==== TASK DATA
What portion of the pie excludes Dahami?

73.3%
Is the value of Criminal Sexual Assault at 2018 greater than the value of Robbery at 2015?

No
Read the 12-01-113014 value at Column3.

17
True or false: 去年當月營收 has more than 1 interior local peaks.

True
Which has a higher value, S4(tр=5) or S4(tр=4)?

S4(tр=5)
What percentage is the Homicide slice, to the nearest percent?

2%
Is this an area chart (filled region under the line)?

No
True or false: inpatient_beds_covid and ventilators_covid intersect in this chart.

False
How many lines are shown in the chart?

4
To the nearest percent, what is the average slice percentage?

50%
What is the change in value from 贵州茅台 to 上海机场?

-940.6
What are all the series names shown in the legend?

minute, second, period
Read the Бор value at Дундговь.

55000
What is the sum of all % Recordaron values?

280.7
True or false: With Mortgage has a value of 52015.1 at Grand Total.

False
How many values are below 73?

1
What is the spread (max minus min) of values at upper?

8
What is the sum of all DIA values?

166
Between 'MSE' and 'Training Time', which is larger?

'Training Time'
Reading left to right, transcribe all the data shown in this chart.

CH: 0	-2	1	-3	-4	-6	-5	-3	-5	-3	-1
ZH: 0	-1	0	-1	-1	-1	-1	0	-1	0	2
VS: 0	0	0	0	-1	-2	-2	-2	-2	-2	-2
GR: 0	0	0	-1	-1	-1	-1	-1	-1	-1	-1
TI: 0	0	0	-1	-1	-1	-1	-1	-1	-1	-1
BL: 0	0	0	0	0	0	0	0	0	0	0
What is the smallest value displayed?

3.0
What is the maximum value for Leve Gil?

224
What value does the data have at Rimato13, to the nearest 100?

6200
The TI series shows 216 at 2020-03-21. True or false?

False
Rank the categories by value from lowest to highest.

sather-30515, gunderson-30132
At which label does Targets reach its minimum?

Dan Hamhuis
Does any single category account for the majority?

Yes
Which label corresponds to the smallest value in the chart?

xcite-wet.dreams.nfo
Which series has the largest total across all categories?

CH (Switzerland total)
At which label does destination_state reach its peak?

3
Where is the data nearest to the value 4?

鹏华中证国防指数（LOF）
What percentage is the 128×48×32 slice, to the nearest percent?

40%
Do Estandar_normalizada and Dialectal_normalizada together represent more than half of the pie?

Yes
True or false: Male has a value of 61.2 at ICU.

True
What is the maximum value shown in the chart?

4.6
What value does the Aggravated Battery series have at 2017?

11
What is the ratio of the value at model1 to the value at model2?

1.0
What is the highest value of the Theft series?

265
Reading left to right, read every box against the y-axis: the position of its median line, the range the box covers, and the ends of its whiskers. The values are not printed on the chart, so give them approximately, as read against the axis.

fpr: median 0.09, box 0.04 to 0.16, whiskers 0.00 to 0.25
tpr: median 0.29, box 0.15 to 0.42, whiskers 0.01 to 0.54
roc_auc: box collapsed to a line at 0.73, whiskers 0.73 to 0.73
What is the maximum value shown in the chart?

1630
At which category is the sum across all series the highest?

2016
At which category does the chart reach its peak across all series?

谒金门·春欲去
========
### WHAT IS NEEDED:
Reproduce every one of the rows above verbatim, keeping each line and its order unchanged.

### COMPLETED TASK:
What portion of the pie excludes Dahami?

73.3%
Is the value of Criminal Sexual Assault at 2018 greater than the value of Robbery at 2015?

No
Read the 12-01-113014 value at Column3.

17
True or false: 去年當月營收 has more than 1 interior local peaks.

True
Which has a higher value, S4(tр=5) or S4(tр=4)?

S4(tр=5)
What percentage is the Homicide slice, to the nearest percent?

2%
Is this an area chart (filled region under the line)?

No
True or false: inpatient_beds_covid and ventilators_covid intersect in this chart.

False
How many lines are shown in the chart?

4
To the nearest percent, what is the average slice percentage?

50%
What is the change in value from 贵州茅台 to 上海机场?

-940.6
What are all the series names shown in the legend?

minute, second, period
Read the Бор value at Дундговь.

55000
What is the sum of all % Recordaron values?

280.7
True or false: With Mortgage has a value of 52015.1 at Grand Total.

False
How many values are below 73?

1
What is the spread (max minus min) of values at upper?

8
What is the sum of all DIA values?

166
Between 'MSE' and 'Training Time', which is larger?

'Training Time'
Reading left to right, transcribe all the data shown in this chart.

CH: 0	-2	1	-3	-4	-6	-5	-3	-5	-3	-1
ZH: 0	-1	0	-1	-1	-1	-1	0	-1	0	2
VS: 0	0	0	0	-1	-2	-2	-2	-2	-2	-2
GR: 0	0	0	-1	-1	-1	-1	-1	-1	-1	-1
TI: 0	0	0	-1	-1	-1	-1	-1	-1	-1	-1
BL: 0	0	0	0	0	0	0	0	0	0	0
What is the smallest value displayed?

3.0
What is the maximum value for Leve Gil?

224
What value does the data have at Rimato13, to the nearest 100?

6200
The TI series shows 216 at 2020-03-21. True or false?

False
Rank the categories by value from lowest to highest.

sather-30515, gunderson-30132
At which label does Targets reach its minimum?

Dan Hamhuis
Does any single category account for the majority?

Yes
Which label corresponds to the smallest value in the chart?

xcite-wet.dreams.nfo
Which series has the largest total across all categories?

CH (Switzerland total)
At which label does destination_state reach its peak?

3
Where is the data nearest to the value 4?

鹏华中证国防指数（LOF）
What percentage is the 128×48×32 slice, to the nearest percent?

40%
Do Estandar_normalizada and Dialectal_normalizada together represent more than half of the pie?

Yes
True or false: Male has a value of 61.2 at ICU.

True
What is the maximum value shown in the chart?

4.6
What value does the Aggravated Battery series have at 2017?

11
What is the ratio of the value at model1 to the value at model2?

1.0
What is the highest value of the Theft series?

265
Reading left to right, read every box against the y-axis: the position of its median line, the range the box covers, and the ends of its whiskers. The values are not printed on the chart, so give them approximately, as read against the axis.

fpr: median 0.09, box 0.04 to 0.16, whiskers 0.00 to 0.25
tpr: median 0.29, box 0.15 to 0.42, whiskers 0.01 to 0.54
roc_auc: box collapsed to a line at 0.73, whiskers 0.73 to 0.73
What is the maximum value shown in the chart?

1630
At which category is the sum across all series the highest?

2016
At which category does the chart reach its peak across all series?

谒金门·春欲去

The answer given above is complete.